Sicherlich hatte Doña Empera van Branden über die Hausordnung informiert und ihm das übliche Angebot unterbreitet, ihm ab und zu weibliche Gesellschaft zu vermitteln. ›Bekannte und vertrauenswürdige Frauen‹ war ihre Devise. Der Mann empfing daraufhin jede Woche den Besuch einer großen, unansehnlichen und zahnlosen Frau fortgeschrittenen Alters. Sie kam mit zwei Kindern von fünf und sieben Jahren vom Gebirge herunter, und während sich die Mutter um den Ingenieur kümmerte, ließ sie die Kinder am Flussufer spielen. Manchmal trat sie ans Fenster, nur spärlich bekleidet mit einem albernen Hemd von zweifelhaftem Weiß, um aufzupassen, dass sich ihre Kinder nicht allzu sehr dem Ufer näherten. Der Gaviero bekam zu der Zeit regelmäßigen Besuch von einem jungen, braunhäutigen Mädchen mit schwarzen, sehr ausdrucksvollen Augen, kräftigem und sehnigem, aber durchaus schlankem und wohlproportioniertem Körperbau. Sie hieß Amparo María und hatte etwas von einer tscherkessischen Prinzessin an sich, das ihn außerordentlich reizte. Das Mädchen war verschlossen und wortkarg. Beim Liebesspiel zeigte sie sich schamhaft zurückhaltend, ja beinahe distanziert angesichts der Entfesselung der Sinne, was nach Ansicht des Gaviero wunderbar zu ihrer Erscheinung passte.
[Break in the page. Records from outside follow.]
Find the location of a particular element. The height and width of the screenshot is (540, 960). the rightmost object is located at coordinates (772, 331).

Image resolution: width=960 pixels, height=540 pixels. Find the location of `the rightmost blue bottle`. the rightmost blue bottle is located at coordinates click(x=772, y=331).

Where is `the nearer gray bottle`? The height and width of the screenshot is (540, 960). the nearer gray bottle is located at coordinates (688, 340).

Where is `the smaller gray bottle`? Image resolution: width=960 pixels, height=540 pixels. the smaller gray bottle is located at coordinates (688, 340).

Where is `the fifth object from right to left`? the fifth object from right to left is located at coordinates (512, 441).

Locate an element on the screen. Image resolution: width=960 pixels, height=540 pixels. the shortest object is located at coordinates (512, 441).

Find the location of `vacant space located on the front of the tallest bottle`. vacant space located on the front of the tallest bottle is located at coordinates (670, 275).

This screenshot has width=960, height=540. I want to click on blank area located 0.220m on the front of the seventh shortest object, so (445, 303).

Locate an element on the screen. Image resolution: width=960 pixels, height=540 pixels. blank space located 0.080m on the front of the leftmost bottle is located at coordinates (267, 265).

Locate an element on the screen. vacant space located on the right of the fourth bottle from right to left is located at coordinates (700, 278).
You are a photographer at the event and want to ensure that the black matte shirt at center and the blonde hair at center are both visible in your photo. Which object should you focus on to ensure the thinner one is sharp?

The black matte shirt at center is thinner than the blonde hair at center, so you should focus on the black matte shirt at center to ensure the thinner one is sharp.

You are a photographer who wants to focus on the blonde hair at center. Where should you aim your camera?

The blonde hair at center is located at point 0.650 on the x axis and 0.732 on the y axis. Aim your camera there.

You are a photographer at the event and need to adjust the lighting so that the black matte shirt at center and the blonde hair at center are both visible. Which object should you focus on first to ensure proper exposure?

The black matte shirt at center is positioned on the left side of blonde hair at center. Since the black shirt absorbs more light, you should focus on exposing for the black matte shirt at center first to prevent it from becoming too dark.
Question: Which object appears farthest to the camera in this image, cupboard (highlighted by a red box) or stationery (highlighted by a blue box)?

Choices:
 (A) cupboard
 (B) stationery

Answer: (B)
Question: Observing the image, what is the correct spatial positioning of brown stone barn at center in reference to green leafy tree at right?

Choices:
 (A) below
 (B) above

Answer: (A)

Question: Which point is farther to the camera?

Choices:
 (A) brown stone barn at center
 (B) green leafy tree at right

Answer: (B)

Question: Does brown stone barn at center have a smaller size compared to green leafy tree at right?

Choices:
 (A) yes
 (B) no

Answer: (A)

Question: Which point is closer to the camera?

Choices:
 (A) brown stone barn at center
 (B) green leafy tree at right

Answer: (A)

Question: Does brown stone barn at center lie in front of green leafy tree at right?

Selbstverständlich vermieden beide Gäste strikt jeglichen Kommentar zu diesem Thema der weiblichen Besuche. Doch eines Tages verletzte van Branden die stille Übereinkunft, als er sich gerade von seiner Freundin verabschiedet hatte und auf dem Weg zurück in sein Zimmer Maqroll traf. Er nahm ihn beim Arm, was diesem sichtlich unangenehm war, und während ein geiler und dreckiger Ausdruck über sein Gesicht huschte, sodass sich seine Froschaugen in schmale Schlitze verwandelten, sagte er plötzlich zu dem Gaviero: »Diese Frauen der Tropen! Was für ein Temperament und was für eine Anmut! Finden Sie nicht?« Der Gaviero befreite sich sanft aus den Klauen, die ihn festhielten, und enthielt sich lieber eines Kommentars, stattdessen antwortete er mit einem matten Lächeln, das die Worte des Belgiers weder zu bestätigen noch zu widerlegen beabsichtigte. Es enthielt vielmehr eine Spur Befremden.